Database changes deserve special caution. A code rollback is easy only if the data shape is still compatible with the old code.
Release Checklist
A practical release checklist should be short enough to use every time:
- Version number chosen.
- Changelog updated.
- Release branch or tag points to the intended commit.
- CI checks passed.
- Acceptance tests passed.
- Artifact built by the pipeline.
- Artifact stored with version and commit metadata.
- Deployment plan understood.
- Rollback plan understood.
- Smoke tests defined.
- Monitoring/logging checked after deployment.
- Release notes or user communication prepared when needed.
The checklist should live with the project. If a step is repeated, it should be documented or automated.
Common Pitfalls
Building by Hand
Hand-built artifacts are difficult to reproduce and easy to confuse. The pipeline should build the thing that ships.
Releasing Too Much at Once
Large releases combine many risks. Smaller releases are easier to review, test, deploy, and roll back.
Untested Rollbacks
A rollback plan that has never been tested is only a theory. Test the path before the incident.
Ignoring Database Compatibility
Schema changes can make rollback impossible if the old code cannot read the new data shape. Plan migrations so old and new code can coexist during the transition.
No Smoke Tests
A release is not done when deployment finishes.
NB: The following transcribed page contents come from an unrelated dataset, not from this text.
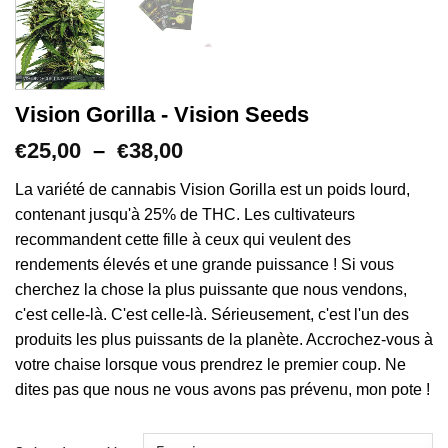
Vision Gorilla - Vision Seeds
Plage
25,00
–
38,00
€
€
de
prix :
La variété de cannabis Vision Gorilla est un poids lourd,
€25,00
contenant jusqu'à 25% de THC. Les cultivateurs
à
recommandent cette fille à ceux qui veulent des
€38,00
rendements élevés et une grande puissance ! Si vous
cherchez la chose la plus puissante que nous vendons,
c'est celle-là. C'est celle-là. Sérieusement, c'est l'un des
produits les plus puissants de la planète. Accrochez-vous à
votre chaise lorsque vous prendrez le premier coup. Ne
dites pas que nous ne vous avons pas prévenu, mon pote !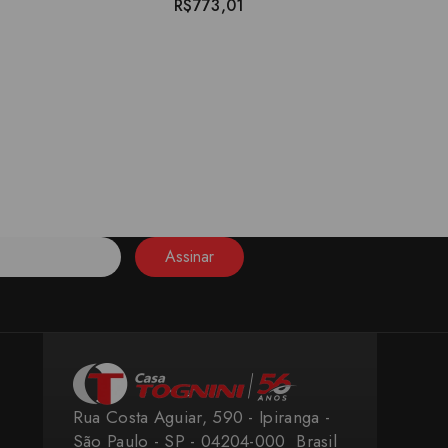
R$773,01
Assinar
Rua Costa Aguiar, 590 - Ipiranga -
São Paulo - SP - 04204-000 ​ Brasil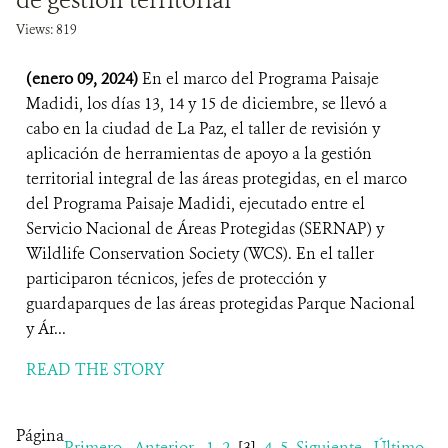
de gestión territorial
Views: 819
(enero 09, 2024)
En el marco del Programa Paisaje
Madidi, los días 13, 14 y 15 de diciembre, se llevó a
cabo en la ciudad de La Paz, el taller de revisión y
aplicación de herramientas de apoyo a la gestión
territorial integral de las áreas protegidas, en el marco
del Programa Paisaje Madidi, ejecutado entre el
Servicio Nacional de Áreas Protegidas (SERNAP) y
Wildlife Conservation Society (WCS). En el taller
participaron técnicos, jefes de protección y
guardaparques de las áreas protegidas Parque Nacional
y Ár...
READ THE STORY
Página
Primero
Anterior
1
2
[3]
4
5
Siguiente
Último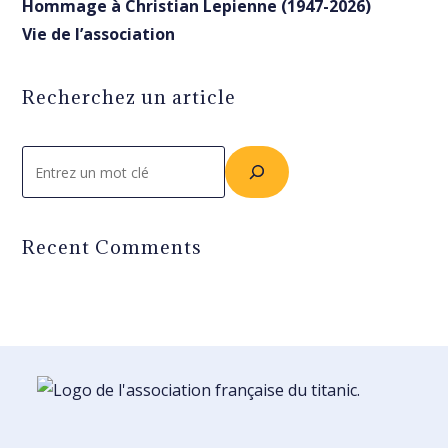
Hommage à Christian Lepienne (1947-2026)
Vie de l’association
Recherchez un article
Rechercher
Recent Comments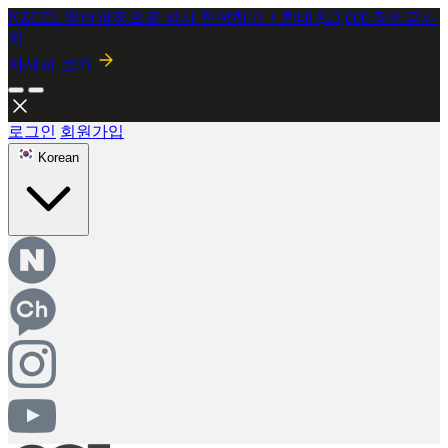
2026년 8월 시행! 뉴질랜드 SMC 개정안 안내
자세히보기
로그인
회원가입
Korean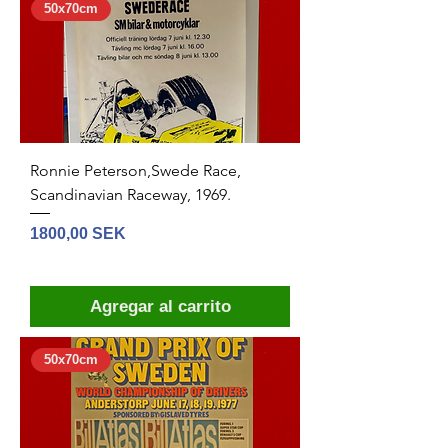
50x70cm
Ronnie Peterson,Swede Race,
Scandinavian Raceway, 1969.
Precio
1800,00 SEK
Agregar al carrito
50x70cm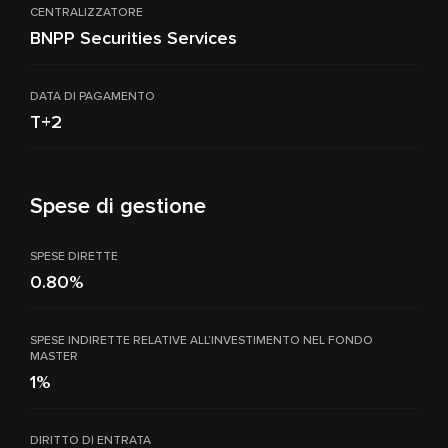
CENTRALIZZATORE
BNPP Securities Services
DATA DI PAGAMENTO
T+2
Spese di gestione
SPESE DIRETTE
0.80%
SPESE INDIRETTE RELATIVE ALL’INVESTIMENTO NEL FONDO
MASTER
1%
DIRITTO DI ENTRATA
It is done when the deployed system has been verified.
Changelogs Written Too Late
Trying to reconstruct user-facing changes after the release is error-prone. Keep the changelog current as changes merge.
Where This Fits
The release process depends on the practices that came before it:
- Version Control Systems provides the branch, tag, and history discipline needed for reproducible releases.
- Test Driven Software Development provides the automated checks that make release gates meaningful.
- Peer Reviews catches design and behavior problems before code reaches the release pipeline.
A release is not a special event at the end of the project. It is the final step in a continuous engineering loop: define the behavior, implement it, review it, test it, package it, deploy it, verify it, and learn from it.